Earlier this week a friend died in a climbing accident. He wasn’t just another regular bloke hanging off vertical walls. He was a master of his game, as badass as they come, yet he died. His safety system had perhaps failed or perhaps the rock upon which he rested came off. We would never know; he was climbing free-solo, risking his life to a level unacceptable to most. It’s the level where there is absolutely no room for error, subjective or objective. It doesn’t matter whether you failed or the mountain failed; ultimately it’s the climber who is lying dead at the bottom. And this incident jolted me out of a falsified dream I have been living through most of my adult life. It wasn’t his death that did this but the possibility that if he hadn’t died; then what?
I am a firm believer of destiny in matter of death. It is already destined by some divine power or yet unexplained scientific phenomenon that our time and date of death is fixed and nothing can change it. What isn’t determined though is the methodology and location; which we can influence by our actions through life. I don’t mind dying at all, either today, tomorrow or in the next twenty years. And if I die upon a mountain then that would be my absolute achievement in a self-fulfilling prophecy.

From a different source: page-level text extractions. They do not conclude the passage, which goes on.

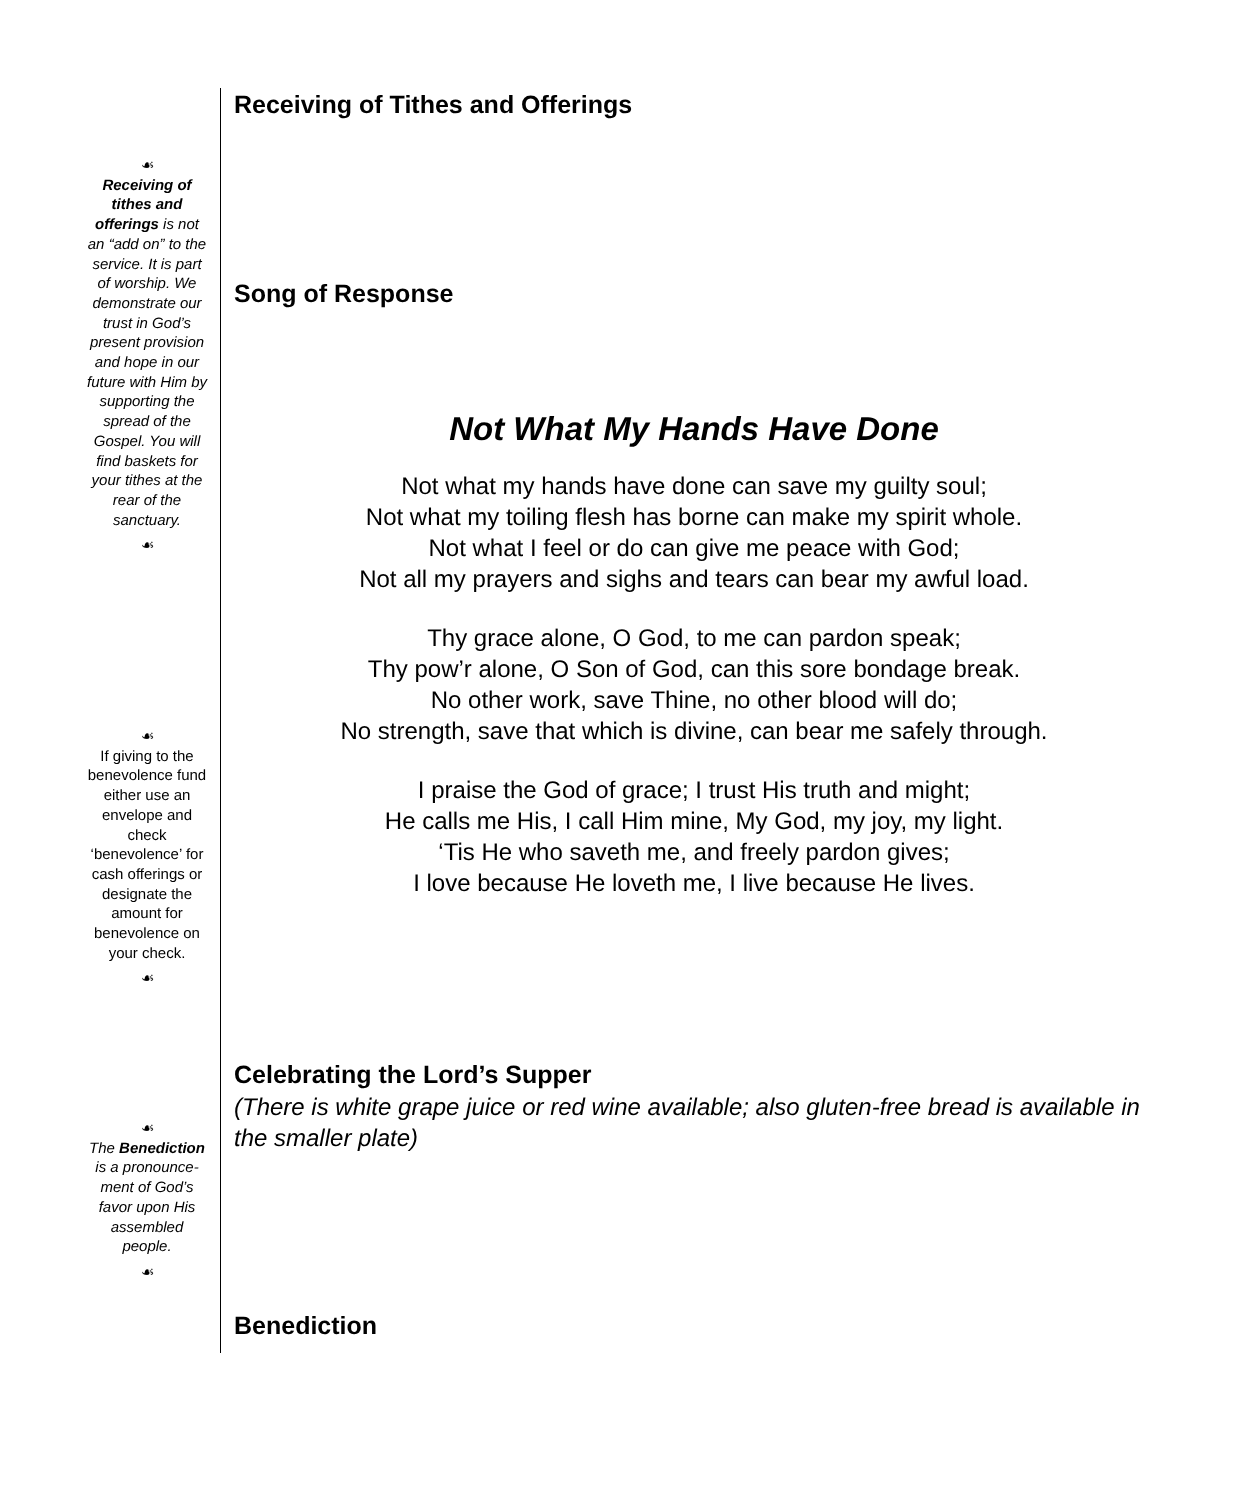☙
Receiving of tithes and offerings is not an “add on” to the service. It is part of worship. We demonstrate our trust in God’s present provision and hope in our future with Him by supporting the spread of the Gospel. You will find baskets for your tithes at the rear of the sanctuary.
☙
☙
If giving to the benevolence fund either use an envelope and check ‘benevolence’ for cash offerings or designate the amount for benevolence on your check.
☙
☙
The Benediction is a pronounce-ment of God’s favor upon His assembled people.
☙
Receiving of Tithes and Offerings
Song of Response
Not What My Hands Have Done
Not what my hands have done can save my guilty soul;
Not what my toiling flesh has borne can make my spirit whole.
Not what I feel or do can give me peace with God;
Not all my prayers and sighs and tears can bear my awful load.
Thy grace alone, O God, to me can pardon speak;
Thy pow’r alone, O Son of God, can this sore bondage break.
No other work, save Thine, no other blood will do;
No strength, save that which is divine, can bear me safely through.
I praise the God of grace; I trust His truth and might;
He calls me His, I call Him mine, My God, my joy, my light.
‘Tis He who saveth me, and freely pardon gives;
I love because He loveth me, I live because He lives.
Celebrating the Lord’s Supper
(There is white grape juice or red wine available; also gluten-free bread is available in the smaller plate)
Benediction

What I do mind though that I am involved in a major accident and I don’t die. What if that day is not my destiny to die, yet I am involved in such a major accident that paralyzes me for the rest of my life or bereft me of any body part, vision, or any major functional organ; or leaves me brain dead. A sorry pitiable vegetable of human form dependent upon others for even a tiny bit of sustenance. Now that’s the kind of life I am absolutely not ready to accept.
Death is destined, accidents are not.